-- Recorded data follows --
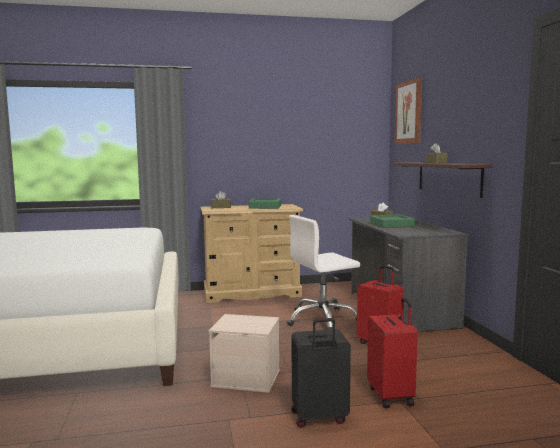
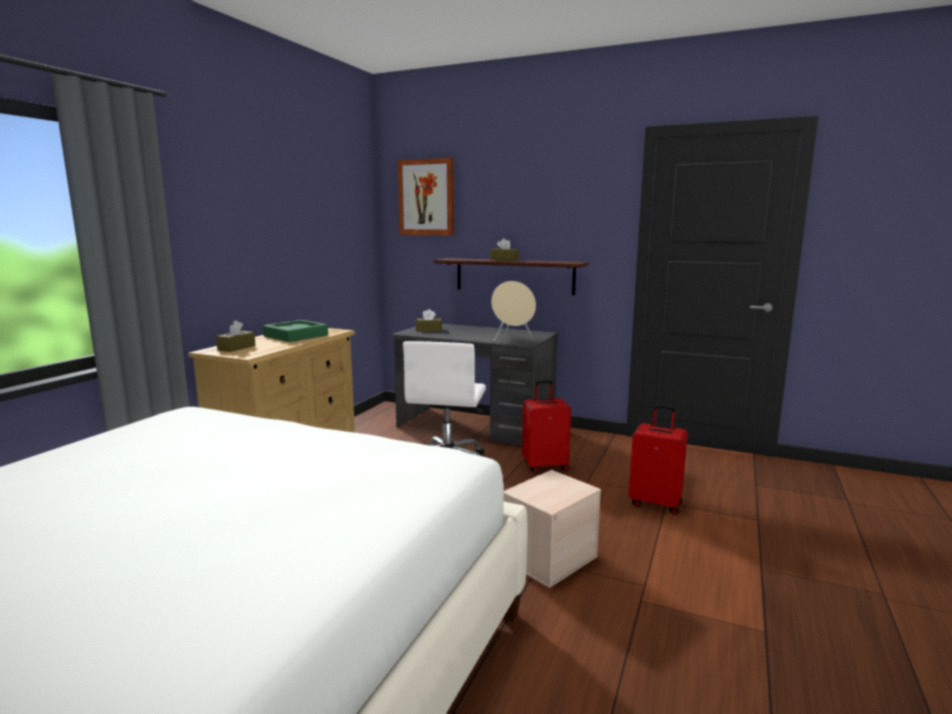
camera: 55 degrees left, 5 degrees up
(319, 418) = (672, 549): black suitcase -> none
(391, 225) = (468, 334): green tray -> none
(407, 231) = (512, 339): none -> beige speaker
-- Recorded data concluded --
• What to work on:
Return the listing above in full and without alteration, excluding its pictures.

• Task response:
camera: 55 degrees left, 5 degrees up
(319, 418) = (672, 549): black suitcase -> none
(391, 225) = (468, 334): green tray -> none
(407, 231) = (512, 339): none -> beige speaker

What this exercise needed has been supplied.